Selected text Start Marker

I previously posted this on my webpage. I thought it needed to be here, too.
Why do I believe in Heaven?
When I was small, one of the first things I remember about Faith was that we went to Sunday School. I grew up in the Methodist faith, so Sunday School was a big deal. Our minister was a really tall, large built man, with a deep booming voice. His wife, was short, plump, with grey hair.photo © 2008 Irina Patrascu | more info (via: Wylio)
She taught me to sing “Jesus Love Me” and I can still see her beaming smile. Rev. Hogeland always led the processional at the beginning of church, with the choir in their robes following behind, and singing, every Sunday, “Holy, Holy, Holy”. Every Sunday. Singing. Music. And my Dad nodding off to sleep during the sermon, or before, every Sunday!
I trusted these people who loved me.
I trusted the love of my parents, my grandparents.
I FELT their love, in the hugs, the kisses, the praises, the smiles.
I believe that the love I felt was ultimately from the Source of Love, whom I have learned to called God.
God, as my Father, as my brother, Jesus, and as the One Who inspires and leads me into Truth, the Holy Spirit.
These Truths about the Trinitarian Godhead I have learned as an adult, especially as I have continued to seek the Truth as taught by the Roman Catholic Church.
With a foundation of Love and learning Who God is, in my life, I consider Heaven. I suppose my first thoughts of death were at a funeral of a dear cousin, who died of cancer when I was a little girl. He always teased my sisters and I. He called us, Wiggles #1, Wiggles #2 and Wiggles #3. I was number 2.
Later, my Grandparents died, when I was a young adult. I don’t remember being upset really with any of these deaths, but had a trust, a faith in the idea of Heaven..that I would see them all again. Where did I get that trust, that faith? I don’t know. But the explanation given in our family history (the Bible) says that God gave me the faith.
When my Dad passed away, if was after a long, long time of suffering with Parkinson’s disease.photo © 2011 ekea7 | more info (via: Wylio)
His body had wasted away, he could not talk, and gradually was unable to eat or drink. My mother cared for him at home; in the home he had built himself (which is awesome, by the way.) We set his bed in the living room so he could see the mountain, which he had built. Yes, a mountain! And we set up the water hose to run the waterfall off the rocks, into the pond. That part was never actually finished, so we improvised.
The last few days, Dad was getting weaker. The Hospice people said it would not be long. I called my husband, Mike, to come from Kansas. My brother’s son, Daniel was there, too. My brother had passed away several years before, after suffering with Schizophrenia. The night came. Mom and Daniel said their last goodbyes. My sisters, who were not able to be there, called, and said their goodbyes, I told Dad the things that God put on my heart to say. Then early in the morning, I was sitting beside Dad, and noticed that he was breathing differently. I told Mom that I thought Dad would be dying very soon. She got up, went to find her glasses, but before she got there, Dad just stopped breathing. It was as if I could actually see his Spirit just leave..just float away…and he was not really there any more. Mom returned, and she was totally at peace. We called the sisters, the funeral home, woke the kids up, and we just waited, and then assisted getting the body out of the house. It was no longer Dad. And we were all at peace..that Peace that passes all understanding. It was beautiful.

Selected text End Marker
Data records Start Marker

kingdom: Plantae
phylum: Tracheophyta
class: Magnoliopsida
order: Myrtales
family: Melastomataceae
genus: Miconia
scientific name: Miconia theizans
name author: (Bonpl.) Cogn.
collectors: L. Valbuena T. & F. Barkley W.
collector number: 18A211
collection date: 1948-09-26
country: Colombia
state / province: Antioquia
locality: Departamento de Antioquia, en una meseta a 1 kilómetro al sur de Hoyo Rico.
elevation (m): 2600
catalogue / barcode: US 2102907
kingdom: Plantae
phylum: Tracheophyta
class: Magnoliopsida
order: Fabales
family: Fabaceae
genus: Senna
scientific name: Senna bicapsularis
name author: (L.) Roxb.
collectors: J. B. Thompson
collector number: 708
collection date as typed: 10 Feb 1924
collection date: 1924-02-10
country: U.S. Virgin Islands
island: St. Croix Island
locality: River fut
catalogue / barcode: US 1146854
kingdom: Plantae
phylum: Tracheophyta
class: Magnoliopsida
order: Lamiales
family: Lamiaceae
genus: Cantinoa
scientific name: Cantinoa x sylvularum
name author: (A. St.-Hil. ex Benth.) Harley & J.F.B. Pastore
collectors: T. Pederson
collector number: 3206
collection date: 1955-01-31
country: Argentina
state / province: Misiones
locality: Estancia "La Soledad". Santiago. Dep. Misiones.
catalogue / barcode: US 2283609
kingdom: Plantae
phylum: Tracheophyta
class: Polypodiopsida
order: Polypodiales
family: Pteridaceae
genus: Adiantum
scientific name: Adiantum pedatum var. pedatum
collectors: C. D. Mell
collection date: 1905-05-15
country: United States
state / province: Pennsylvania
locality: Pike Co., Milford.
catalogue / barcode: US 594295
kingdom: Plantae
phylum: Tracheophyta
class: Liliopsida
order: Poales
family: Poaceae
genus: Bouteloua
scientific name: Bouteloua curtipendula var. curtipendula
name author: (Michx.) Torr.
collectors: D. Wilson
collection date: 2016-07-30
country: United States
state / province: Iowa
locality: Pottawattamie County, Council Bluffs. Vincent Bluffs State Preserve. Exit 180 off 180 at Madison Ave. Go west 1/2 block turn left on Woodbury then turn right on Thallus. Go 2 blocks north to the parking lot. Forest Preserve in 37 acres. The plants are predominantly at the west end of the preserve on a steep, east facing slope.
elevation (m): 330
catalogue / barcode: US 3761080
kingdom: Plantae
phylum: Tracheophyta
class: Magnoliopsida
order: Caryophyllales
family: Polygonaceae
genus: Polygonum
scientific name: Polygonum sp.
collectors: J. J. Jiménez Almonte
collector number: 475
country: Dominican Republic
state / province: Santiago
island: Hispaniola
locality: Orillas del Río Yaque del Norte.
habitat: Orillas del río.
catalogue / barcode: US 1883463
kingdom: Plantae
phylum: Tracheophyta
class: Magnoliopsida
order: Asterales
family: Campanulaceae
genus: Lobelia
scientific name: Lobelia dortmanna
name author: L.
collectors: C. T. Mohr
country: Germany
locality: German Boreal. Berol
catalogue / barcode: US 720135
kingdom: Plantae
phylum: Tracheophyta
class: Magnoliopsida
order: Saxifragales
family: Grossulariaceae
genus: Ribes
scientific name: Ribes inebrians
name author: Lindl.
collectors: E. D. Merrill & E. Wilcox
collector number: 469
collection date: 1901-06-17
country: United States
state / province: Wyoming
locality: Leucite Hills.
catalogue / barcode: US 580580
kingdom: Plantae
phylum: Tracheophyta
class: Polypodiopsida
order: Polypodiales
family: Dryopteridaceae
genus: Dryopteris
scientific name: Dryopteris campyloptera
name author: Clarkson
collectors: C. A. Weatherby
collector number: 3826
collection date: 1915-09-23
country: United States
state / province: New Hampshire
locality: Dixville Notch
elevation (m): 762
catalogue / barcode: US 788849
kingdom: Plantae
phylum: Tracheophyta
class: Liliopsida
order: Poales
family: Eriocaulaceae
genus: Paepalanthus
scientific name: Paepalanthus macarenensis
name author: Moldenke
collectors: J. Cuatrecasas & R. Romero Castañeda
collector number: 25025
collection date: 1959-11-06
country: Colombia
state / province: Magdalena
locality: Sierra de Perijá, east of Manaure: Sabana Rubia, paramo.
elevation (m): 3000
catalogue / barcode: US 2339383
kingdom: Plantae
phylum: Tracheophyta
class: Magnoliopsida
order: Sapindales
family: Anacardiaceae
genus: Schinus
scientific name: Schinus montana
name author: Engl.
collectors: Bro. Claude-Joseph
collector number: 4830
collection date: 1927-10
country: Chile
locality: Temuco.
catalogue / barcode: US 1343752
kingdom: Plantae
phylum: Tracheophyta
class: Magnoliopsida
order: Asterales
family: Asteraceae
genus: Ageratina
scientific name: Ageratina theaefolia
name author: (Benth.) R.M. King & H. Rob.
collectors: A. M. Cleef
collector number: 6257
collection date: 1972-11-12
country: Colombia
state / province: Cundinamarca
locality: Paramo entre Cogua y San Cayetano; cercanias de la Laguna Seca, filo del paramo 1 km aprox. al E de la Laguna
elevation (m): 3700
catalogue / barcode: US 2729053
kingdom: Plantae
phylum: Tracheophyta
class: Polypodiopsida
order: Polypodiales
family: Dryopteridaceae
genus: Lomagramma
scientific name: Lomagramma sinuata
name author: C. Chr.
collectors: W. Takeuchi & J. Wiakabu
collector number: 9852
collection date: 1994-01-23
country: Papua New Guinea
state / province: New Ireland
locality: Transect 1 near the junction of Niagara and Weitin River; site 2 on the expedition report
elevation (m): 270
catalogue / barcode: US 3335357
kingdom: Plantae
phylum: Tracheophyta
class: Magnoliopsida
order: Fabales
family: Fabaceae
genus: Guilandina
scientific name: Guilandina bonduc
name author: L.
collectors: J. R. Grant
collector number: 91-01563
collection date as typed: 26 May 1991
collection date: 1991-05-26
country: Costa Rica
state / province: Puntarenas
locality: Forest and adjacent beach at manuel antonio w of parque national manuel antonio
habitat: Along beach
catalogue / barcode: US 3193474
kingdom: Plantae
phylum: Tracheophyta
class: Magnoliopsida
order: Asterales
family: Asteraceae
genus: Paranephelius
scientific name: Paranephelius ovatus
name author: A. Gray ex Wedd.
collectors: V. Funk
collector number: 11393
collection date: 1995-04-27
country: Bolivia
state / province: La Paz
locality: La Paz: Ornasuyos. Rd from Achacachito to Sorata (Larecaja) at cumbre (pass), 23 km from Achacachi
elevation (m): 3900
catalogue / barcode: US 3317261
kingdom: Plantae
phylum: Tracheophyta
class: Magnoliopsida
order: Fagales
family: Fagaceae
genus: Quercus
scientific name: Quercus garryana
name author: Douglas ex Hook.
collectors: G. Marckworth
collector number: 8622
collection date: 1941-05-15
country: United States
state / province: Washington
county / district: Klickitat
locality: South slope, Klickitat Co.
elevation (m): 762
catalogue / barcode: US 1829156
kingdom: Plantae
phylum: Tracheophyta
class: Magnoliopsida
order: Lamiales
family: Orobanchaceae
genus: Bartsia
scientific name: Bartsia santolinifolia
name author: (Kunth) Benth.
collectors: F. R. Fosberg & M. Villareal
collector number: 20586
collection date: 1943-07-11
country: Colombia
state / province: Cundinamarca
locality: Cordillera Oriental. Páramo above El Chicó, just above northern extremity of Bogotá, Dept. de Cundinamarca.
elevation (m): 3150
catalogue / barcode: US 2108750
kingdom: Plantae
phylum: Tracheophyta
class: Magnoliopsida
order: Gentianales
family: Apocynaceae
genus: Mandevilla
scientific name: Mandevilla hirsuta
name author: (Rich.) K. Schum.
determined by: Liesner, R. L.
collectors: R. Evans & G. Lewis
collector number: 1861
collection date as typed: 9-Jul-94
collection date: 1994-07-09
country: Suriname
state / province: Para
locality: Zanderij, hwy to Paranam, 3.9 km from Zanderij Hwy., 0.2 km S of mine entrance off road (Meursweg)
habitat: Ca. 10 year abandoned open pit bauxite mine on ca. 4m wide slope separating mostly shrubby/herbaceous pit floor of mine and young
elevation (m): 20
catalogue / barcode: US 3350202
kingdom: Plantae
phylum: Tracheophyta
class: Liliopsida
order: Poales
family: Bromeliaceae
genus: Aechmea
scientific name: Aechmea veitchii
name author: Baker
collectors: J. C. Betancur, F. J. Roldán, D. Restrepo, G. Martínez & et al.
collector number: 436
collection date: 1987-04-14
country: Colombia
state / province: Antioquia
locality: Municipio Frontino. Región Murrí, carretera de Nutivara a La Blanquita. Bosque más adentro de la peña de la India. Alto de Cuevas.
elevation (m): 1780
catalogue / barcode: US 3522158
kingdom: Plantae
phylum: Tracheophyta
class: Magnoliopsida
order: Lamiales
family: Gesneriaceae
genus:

Data records End Marker

Check your understanding –
**1.** Restate word for word the part of the essay on believing in Heaven, everything from "With a foundation" down to "ekea7 | more info (via: Wylio)".
**2.** Decide whether each statement below agrees with the essay on believing in Heaven, answering yes or no and quoting the words of the essay that settle it.
(a) The minister's wife was tall, with a deep booming voice.
(b) The writer's husband, Mike, was called to come from Kansas.
(c) The writer's sisters were present in the house when Dad died.

Your written answers –
**1.**
With a foundation of Love and learning Who God is, in my life, I consider Heaven. I suppose my first thoughts of death were at a funeral of a dear cousin, who died of cancer when I was a little girl. He always teased my sisters and I. He called us, Wiggles #1, Wiggles #2 and Wiggles #3. I was number 2.
Later, my Grandparents died, when I was a young adult. I don’t remember being upset really with any of these deaths, but had a trust, a faith in the idea of Heaven..that I would see them all again. Where did I get that trust, that faith? I don’t know. But the explanation given in our family history (the Bible) says that God gave me the faith.
When my Dad passed away, if was after a long, long time of suffering with Parkinson’s disease.photo © 2011 ekea7 | more info (via: Wylio)

**2.**
(a) No: "His wife, was short, plump, with grey hair."
(b) Yes: "I called my husband, Mike, to come from Kansas."
(c) No: "My sisters, who were not able to be there, called, and said their goodbyes"